- **SOURCE DATA**

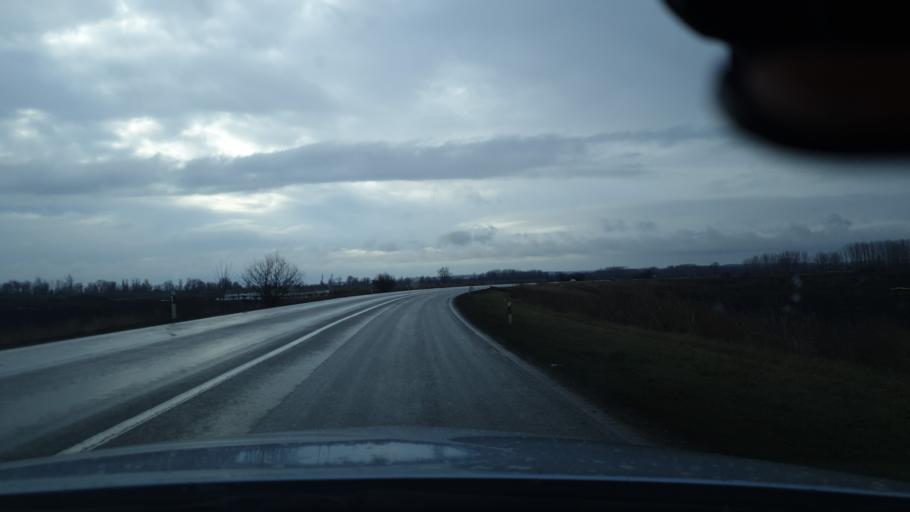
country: RS
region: Autonomna Pokrajina Vojvodina
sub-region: Juznobanatski Okrug
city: Kovin
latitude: 44.7175
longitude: 20.9637
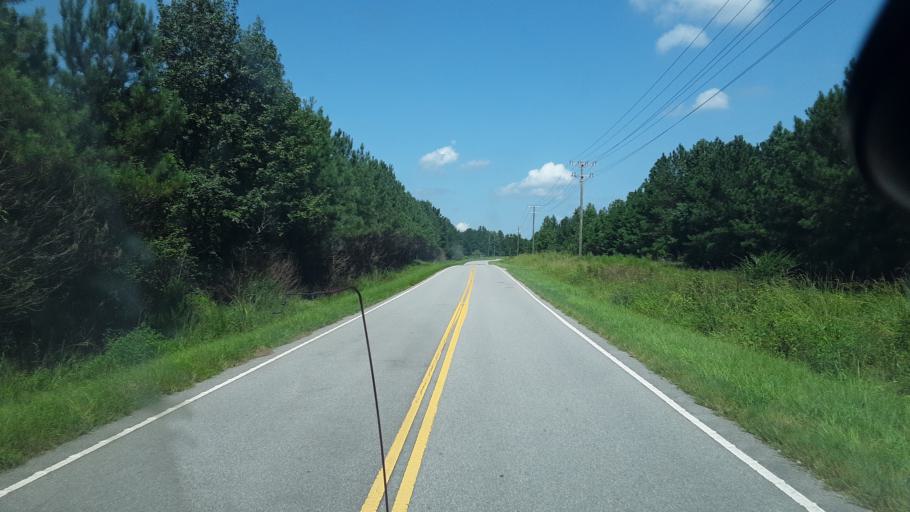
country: US
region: South Carolina
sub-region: Bamberg County
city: Bamberg
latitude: 33.4126
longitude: -81.0173
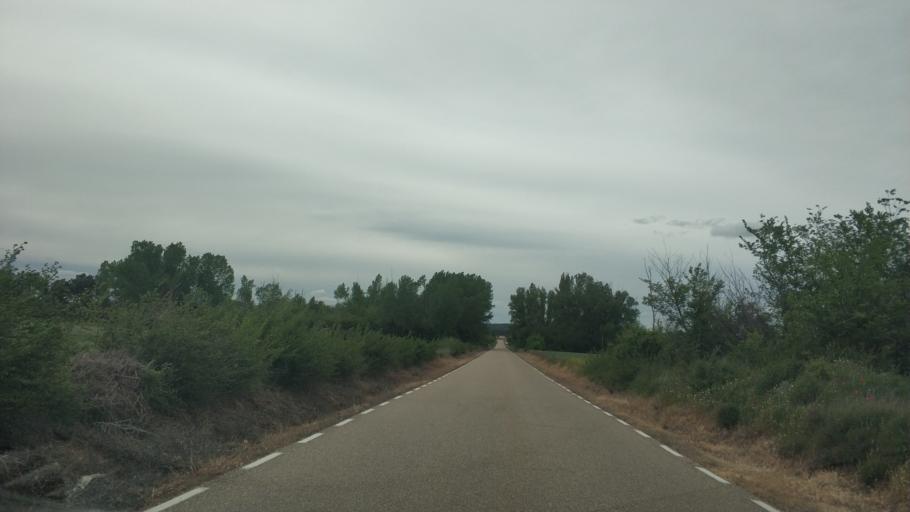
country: ES
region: Castille and Leon
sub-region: Provincia de Soria
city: Berlanga de Duero
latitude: 41.4872
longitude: -2.8664
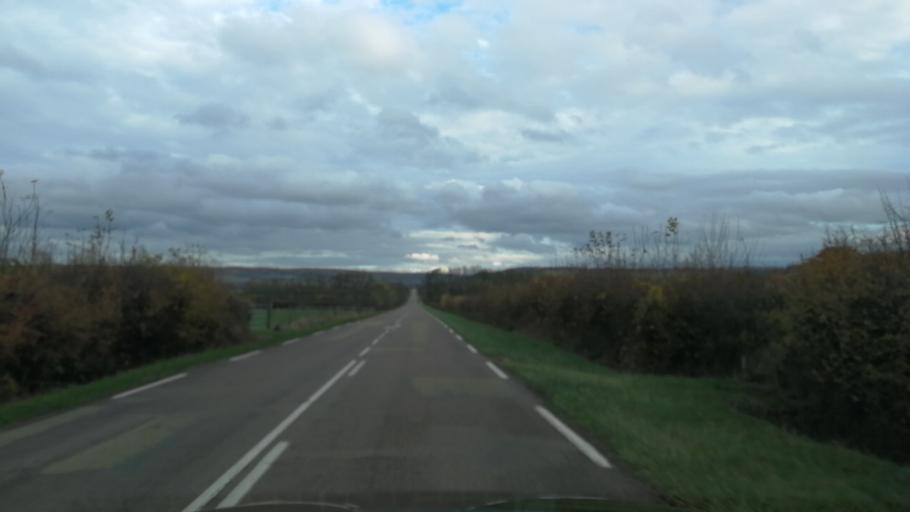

- **EXERCISE REQUIREMENTS**
Lay out every line of the listing above as a numbered list, omitting any blank lines and leaving the pictures out.

- **TASK RESPONSE**
1. country: RS
2. region: Autonomna Pokrajina Vojvodina
3. sub-region: Juznobanatski Okrug
4. city: Kovin
5. latitude: 44.7175
6. longitude: 20.9637
7. country: US
8. region: South Carolina
9. sub-region: Bamberg County
10. city: Bamberg
11. latitude: 33.4126
12. longitude: -81.0173
13. country: ES
14. region: Castille and Leon
15. sub-region: Provincia de Soria
16. city: Berlanga de Duero
17. latitude: 41.4872
18. longitude: -2.8664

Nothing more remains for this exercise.